The Anthropology/Law course isn't LLB. This is a dual honours course without the full required Law content for LLB.
Reply 5
the dual honours at lse is a qualifying law degree, i am particularly worried about social life and also the cost of living. I have to pay my first year tuition fees myself so i will be living of maintenance loan with no extra savings , Is it easy to find a part time job in london? also is the social aspect of lse as bad as everyone makes out? also prestige is a big thing for me so do you guys reckon there much of a difference between the prestige of lse and st andrews?

I am soo unconfused :/
Reply 6
Hi,

I am applying for LSE for the Anthropology and Law course.

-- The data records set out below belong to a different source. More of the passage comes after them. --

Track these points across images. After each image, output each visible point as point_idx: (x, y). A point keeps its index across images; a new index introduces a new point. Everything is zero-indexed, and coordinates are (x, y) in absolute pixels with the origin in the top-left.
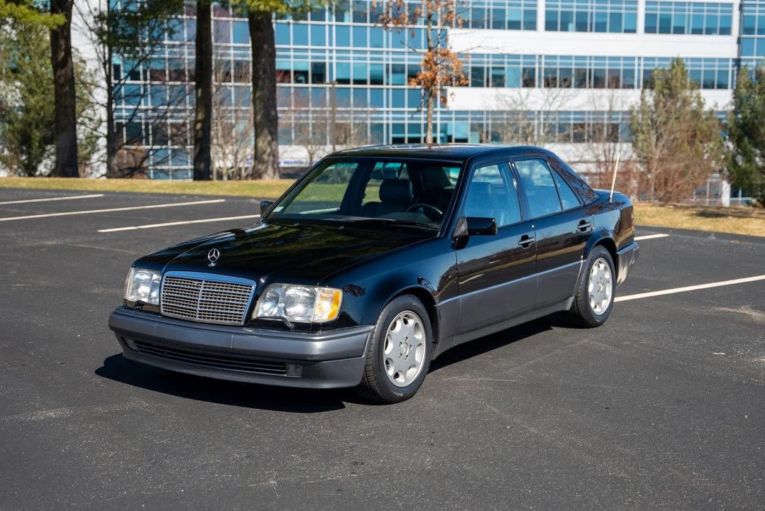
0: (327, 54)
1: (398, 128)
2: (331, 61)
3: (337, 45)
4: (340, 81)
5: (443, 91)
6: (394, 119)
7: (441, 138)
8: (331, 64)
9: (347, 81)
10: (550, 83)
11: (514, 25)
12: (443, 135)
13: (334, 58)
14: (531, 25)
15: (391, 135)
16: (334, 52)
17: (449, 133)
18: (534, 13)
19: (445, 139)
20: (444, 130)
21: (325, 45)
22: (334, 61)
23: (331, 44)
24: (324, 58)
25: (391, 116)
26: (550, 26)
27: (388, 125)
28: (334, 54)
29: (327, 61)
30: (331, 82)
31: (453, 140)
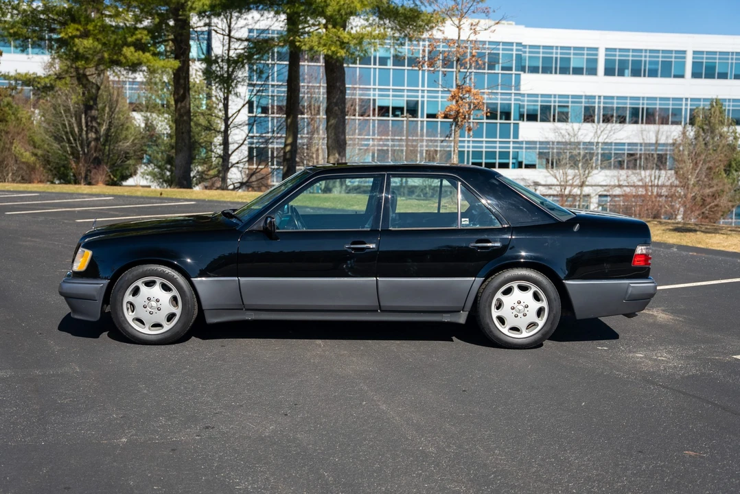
0: (420, 94)
1: (477, 154)
2: (423, 99)
3: (428, 87)
4: (429, 116)
5: (516, 126)
6: (473, 147)
7: (513, 163)
8: (423, 102)
9: (434, 116)
10: (607, 119)
11: (578, 71)
12: (514, 161)
13: (426, 97)
14: (592, 71)
15: (471, 161)
16: (426, 92)
17: (520, 160)
18: (596, 61)
19: (516, 165)
20: (516, 157)
21: (418, 86)
22: (426, 99)
23: (423, 86)
24: (417, 97)
25: (471, 144)
26: (609, 72)
27: (468, 152)
28: (426, 94)
29: (420, 99)
30: (422, 117)
31: (524, 166)
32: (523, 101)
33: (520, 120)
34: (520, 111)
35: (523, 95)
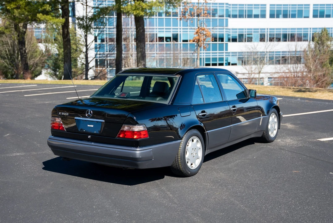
0: (179, 30)
1: (208, 59)
2: (180, 33)
3: (183, 26)
4: (184, 41)
5: (227, 44)
6: (206, 56)
9: (187, 41)
10: (271, 40)
11: (256, 16)
12: (226, 62)
13: (182, 31)
14: (264, 16)
15: (205, 63)
16: (182, 29)
17: (229, 61)
18: (265, 11)
19: (227, 64)
20: (227, 60)
21: (178, 26)
22: (182, 33)
23: (180, 26)
24: (177, 32)
25: (205, 54)
26: (272, 16)
27: (203, 58)
30: (180, 41)
31: (231, 64)
32: (230, 32)
33: (228, 41)
34: (228, 37)
35: (230, 29)
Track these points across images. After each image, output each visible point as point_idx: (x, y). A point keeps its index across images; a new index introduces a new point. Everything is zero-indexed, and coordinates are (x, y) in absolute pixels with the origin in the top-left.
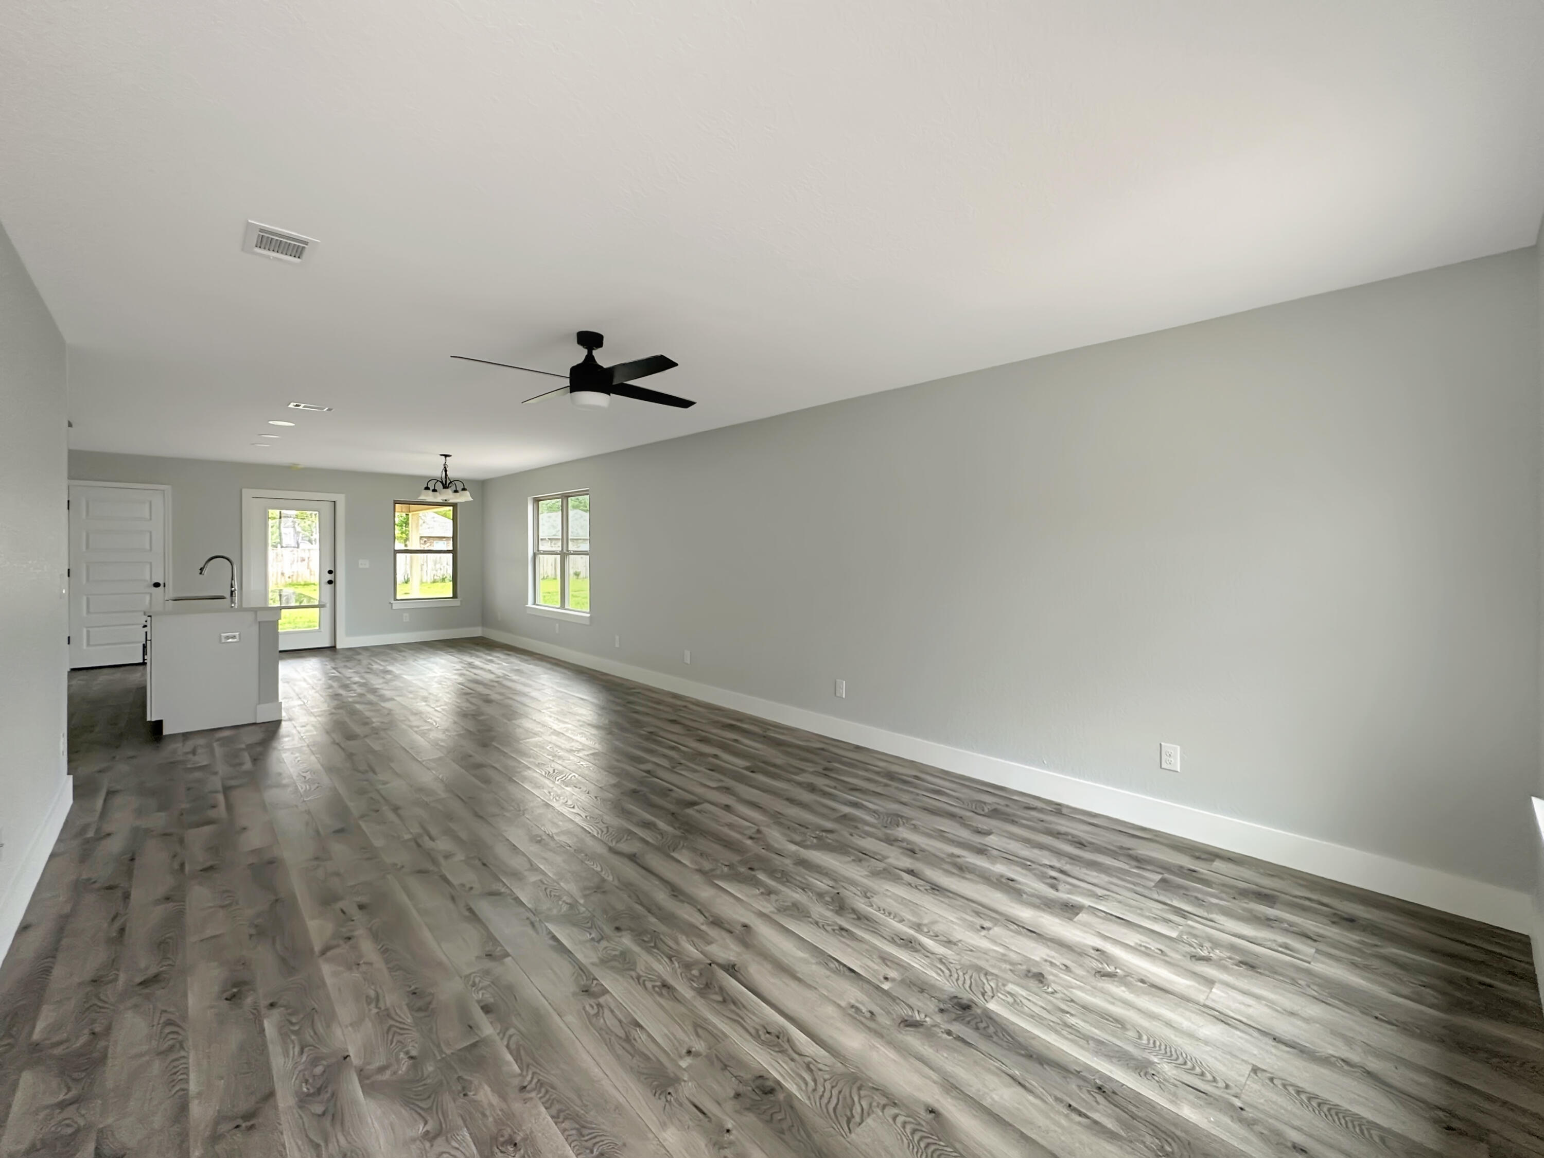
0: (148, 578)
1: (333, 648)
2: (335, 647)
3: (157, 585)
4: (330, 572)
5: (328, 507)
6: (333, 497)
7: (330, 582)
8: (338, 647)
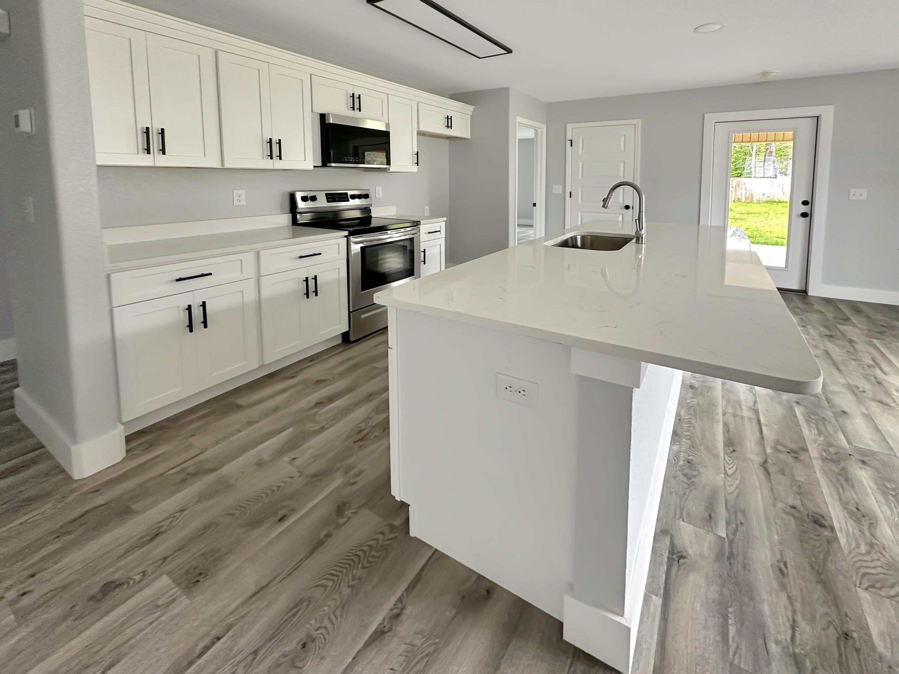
0: (621, 201)
1: (803, 293)
2: (805, 292)
3: (627, 207)
4: (805, 203)
5: (808, 126)
6: (814, 111)
7: (804, 215)
8: (810, 293)
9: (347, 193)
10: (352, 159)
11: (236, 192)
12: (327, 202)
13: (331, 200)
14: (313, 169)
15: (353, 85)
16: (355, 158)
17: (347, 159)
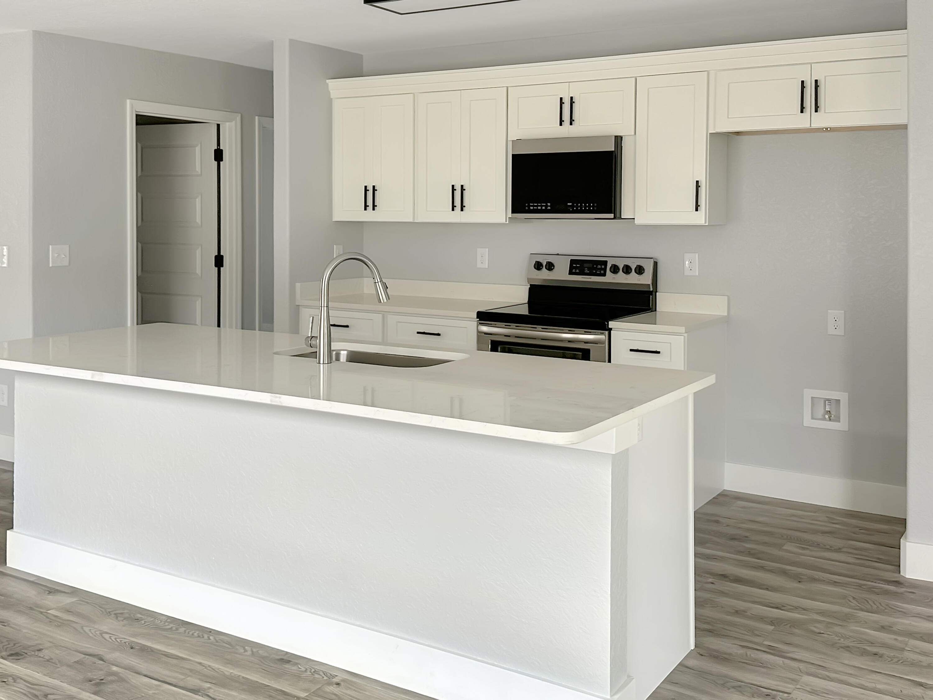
9: (606, 262)
10: (542, 206)
11: (480, 251)
12: (570, 274)
13: (577, 271)
14: (508, 222)
15: (568, 83)
16: (545, 204)
17: (533, 206)
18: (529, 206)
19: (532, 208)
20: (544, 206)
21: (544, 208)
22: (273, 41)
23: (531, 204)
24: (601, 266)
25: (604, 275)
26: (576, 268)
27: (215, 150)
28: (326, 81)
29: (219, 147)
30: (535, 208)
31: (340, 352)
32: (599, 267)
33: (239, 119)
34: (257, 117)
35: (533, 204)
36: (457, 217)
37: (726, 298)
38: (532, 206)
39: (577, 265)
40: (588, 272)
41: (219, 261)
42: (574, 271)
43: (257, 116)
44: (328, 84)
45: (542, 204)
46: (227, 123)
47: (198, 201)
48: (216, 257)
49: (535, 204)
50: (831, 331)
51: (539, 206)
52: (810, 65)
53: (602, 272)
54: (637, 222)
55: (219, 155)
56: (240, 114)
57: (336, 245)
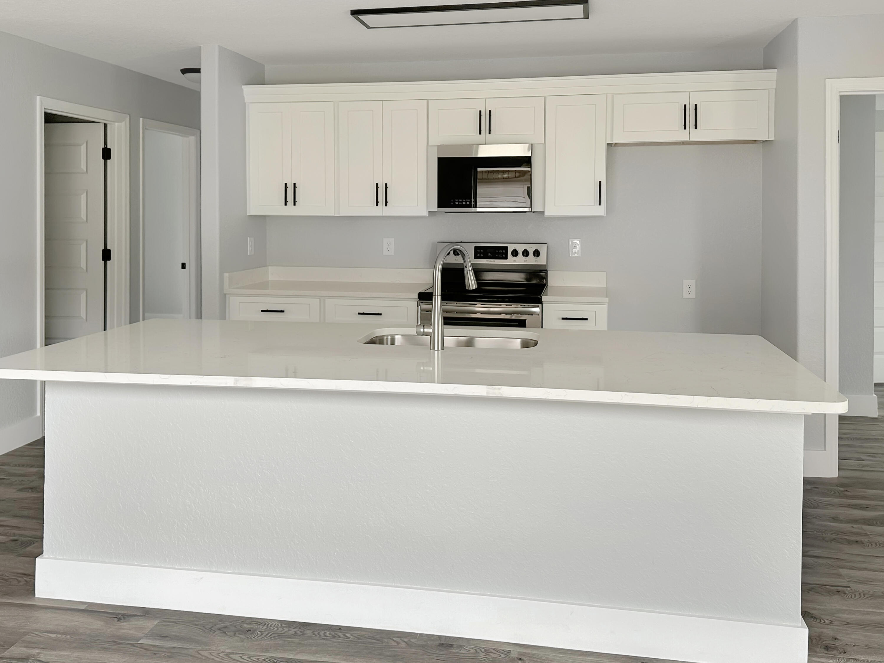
9: (507, 248)
10: (466, 202)
11: (386, 241)
12: (475, 258)
13: (482, 255)
14: (428, 216)
15: (485, 99)
16: (469, 200)
17: (459, 202)
18: (454, 202)
19: (457, 203)
20: (468, 201)
21: (468, 203)
22: (201, 46)
23: (456, 200)
24: (502, 251)
25: (506, 258)
26: (480, 253)
27: (103, 149)
28: (242, 87)
29: (106, 146)
30: (460, 203)
31: (394, 336)
32: (501, 251)
33: (128, 120)
34: (141, 119)
35: (458, 200)
36: (380, 211)
37: (605, 273)
38: (457, 201)
39: (481, 251)
40: (491, 256)
41: (106, 255)
42: (478, 255)
43: (141, 117)
44: (243, 90)
45: (467, 200)
46: (116, 124)
47: (83, 197)
48: (103, 251)
49: (460, 200)
50: (686, 295)
51: (464, 201)
52: (689, 93)
53: (504, 256)
54: (547, 214)
55: (107, 154)
56: (129, 115)
57: (249, 237)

Could you please tell whether, academically, achieving AAB is enough or are the average grades achieved for the course much higher than that?
Having said that, I do have 4 As at A-level and am retaking some modules.
LAW AT LSE?!?! so lucky, hope to be in your position next year (1st year at college right now>_<)
Personally, i'd be jumping @ law omg wow rly im in awe.
Law at Oxford asks for AAA, but, yeah, they're an anomaly amongst the top UK law schools in that respect.
But that's based on what their students (/successful offer holders) actually achieve, as opposed to what they have to achieve to meet their offer and confirm their place there.

I don't think that's true; I think AAA is their typical offer for Law. I shall try to find a source to back this up...
Of course, but I took you saying "An offer at their minimum is unlikely" to mean that Oxford's standard offer for Law was unlikely to be AAA - did I misinterpret this?
I shall take that as a yes...

I have to say I disagree, it would be illogical for Oxford to set their entry requirements at AAA if candidates predicted AAA had little chance of submitting a successful application... Many of the Cambridge college's reps on here have often stated that they are looking for candidates that are on track to meet their standard offer, so I don't see why this wouldn't also be the case for Oxford (even if most of their applicants will likely be predicted >AAA and end up achieving ~A*A*A at A2).
The anthro and law course at LSE asks for AAB, by the way. I'm surprised more people don't go for it.